While Stuchner dabbles in adult fiction – particularly an almost- finished mystery novel and short humor columns for small newspapers, even penning the book and lyrics for a musical called Hanukkah in Chelm, produced in Vancouver two years in a row – children garner most of her attention. “When I began writing stories, they just seemed to be children’s stories.
“I know that many writers tell you to imagine you are writing for a specific child, but I always want to write for both myself and everyone else, regardless of age.” She hopes adults enjoy her illustrated children’s books as much as children do.
Her works have been inspired by Jewish history and culture.
Stuchner wrote The Kugel Valley Klezmer Band (later republished in softcover as Shira’s Hanukka Gift), a story about a 10-year-old girl who dreams of playing the fiddle in her father’s klezmer band, capturing life in a transplanted Eastern European shtetl.
In Honey Cake Stuchner takes readers to 1943 Copenhagen under Nazi occupation, featuring the exploits of a young Jewish boy, David Nathan, and his family, including a sister who joins the Resistance and a father trying to keep his bakery running.
Random House is about to reissue the story under the new title, A Time To Be Brave.
An original folktale set in Chelm, Can Hens Give Milk? revolves around the antics of farmers, Schlomo and Rivka, who want to provide fresh milk and cheese for their children. Believing that cows give milk because they eat grass, Schlomo has his daughter Tova involved in a scheme to place their hens on the same diet, with certain futile results, only to see Schlomo trading hens for a goat, with another foolish plan in his mind.
Stuchner’s other children’s books follow different characters beyond the Jewish sphere, including Sadie the Ballerina, a story about a young girl’s ambition to become a graceful dancer, and Josephine’s Dream, a picture-book biography chronicling the life of 20th-century singer and dancer Josephine Baker.
Such stories have brought Stuchner writing accolades and awards.
Although artists are responsible for illustrating her works, in Bagels Come Home!
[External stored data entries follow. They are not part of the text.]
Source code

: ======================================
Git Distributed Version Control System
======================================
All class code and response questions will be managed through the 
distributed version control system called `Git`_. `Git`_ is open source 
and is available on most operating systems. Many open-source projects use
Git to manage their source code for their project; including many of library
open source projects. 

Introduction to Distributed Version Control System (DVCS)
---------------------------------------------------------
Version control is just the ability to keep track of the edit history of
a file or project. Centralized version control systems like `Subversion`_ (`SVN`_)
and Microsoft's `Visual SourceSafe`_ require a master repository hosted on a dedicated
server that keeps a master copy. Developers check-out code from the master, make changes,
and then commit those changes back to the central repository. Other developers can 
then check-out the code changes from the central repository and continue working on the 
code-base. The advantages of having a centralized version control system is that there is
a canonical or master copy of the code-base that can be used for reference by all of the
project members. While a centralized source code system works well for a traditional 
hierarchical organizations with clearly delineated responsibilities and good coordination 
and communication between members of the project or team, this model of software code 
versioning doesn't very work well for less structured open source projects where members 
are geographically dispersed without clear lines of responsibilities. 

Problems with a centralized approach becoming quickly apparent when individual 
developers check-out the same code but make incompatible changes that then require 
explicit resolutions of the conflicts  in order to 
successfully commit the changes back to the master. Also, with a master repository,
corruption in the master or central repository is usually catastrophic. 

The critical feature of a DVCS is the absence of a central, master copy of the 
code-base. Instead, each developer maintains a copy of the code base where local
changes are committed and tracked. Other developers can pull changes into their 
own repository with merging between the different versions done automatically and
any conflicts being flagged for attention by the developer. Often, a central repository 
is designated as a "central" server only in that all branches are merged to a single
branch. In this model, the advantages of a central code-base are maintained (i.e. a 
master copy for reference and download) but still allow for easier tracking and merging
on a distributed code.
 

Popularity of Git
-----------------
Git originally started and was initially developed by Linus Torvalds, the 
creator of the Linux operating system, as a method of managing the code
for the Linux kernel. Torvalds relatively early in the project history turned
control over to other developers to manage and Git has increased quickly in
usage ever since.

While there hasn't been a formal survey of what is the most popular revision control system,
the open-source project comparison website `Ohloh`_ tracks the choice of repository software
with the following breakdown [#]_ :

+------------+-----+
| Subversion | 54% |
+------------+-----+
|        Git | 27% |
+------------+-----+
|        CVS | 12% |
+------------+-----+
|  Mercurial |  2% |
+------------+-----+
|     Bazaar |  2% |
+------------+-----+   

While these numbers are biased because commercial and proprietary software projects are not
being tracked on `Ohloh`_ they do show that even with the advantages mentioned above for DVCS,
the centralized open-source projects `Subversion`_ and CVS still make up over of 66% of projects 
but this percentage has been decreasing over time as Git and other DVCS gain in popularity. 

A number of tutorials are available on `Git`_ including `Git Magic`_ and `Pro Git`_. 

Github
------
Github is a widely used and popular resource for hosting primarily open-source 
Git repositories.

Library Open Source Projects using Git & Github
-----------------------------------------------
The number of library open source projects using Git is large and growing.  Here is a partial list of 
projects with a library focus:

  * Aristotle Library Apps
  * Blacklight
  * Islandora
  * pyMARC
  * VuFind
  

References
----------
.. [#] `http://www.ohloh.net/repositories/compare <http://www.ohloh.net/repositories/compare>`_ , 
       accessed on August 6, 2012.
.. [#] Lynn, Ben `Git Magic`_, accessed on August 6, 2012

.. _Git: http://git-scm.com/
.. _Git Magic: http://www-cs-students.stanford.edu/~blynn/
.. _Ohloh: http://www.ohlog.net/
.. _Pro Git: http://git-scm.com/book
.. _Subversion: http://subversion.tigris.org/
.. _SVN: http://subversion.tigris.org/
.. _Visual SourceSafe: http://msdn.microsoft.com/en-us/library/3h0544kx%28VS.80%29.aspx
Stuchner added Jewish references to the illustrations.
As a result, she says, “You’ll see a couple of Hebrew words and a few Jewish symbols.”
Growing up in postwar Leeds, which she describes as not being particularly multicultural in the 1950s but having “a large Jewish community,” she recalls winter Friday afternoons being a time when Jewish kids could go home a little earlier from school because of Shabbat. However, she cannot remember reading Jewish children’s books. “Stories, yes, but not books.”
She concedes, “I think a little of my Jewish family’s home life might have influenced some stories. We did a lot of things together as a family, and celebrated [Jewish] festivals with my aunt, uncle and cousin, and our Jewish friends. But I think all experiences writers have will creep into their stories in some way.”
“A story is to entertain,” Stuchner believes. “I don’t like the word ‘message,’ but at the same time values just seem to automatically get woven into stories.” Accordingly, in Bagels Come Home!, a family goes to a shelter and saves an energetic dog, who has a particular talent for getting into mischief.
Caring for others and a sense of community permeates Stuchner’s stories. “When I read one of my own books I always feel good when I can laugh out loud, but at the same time I can also be touched by a line I’ve written, so I hope others feel that way, too.”
With so many children entertained by her works, Stuchner reveals, “There should be two more books of Bagels’s adventures coming in 2015.”
There is always room on the bookshelf for more good stories.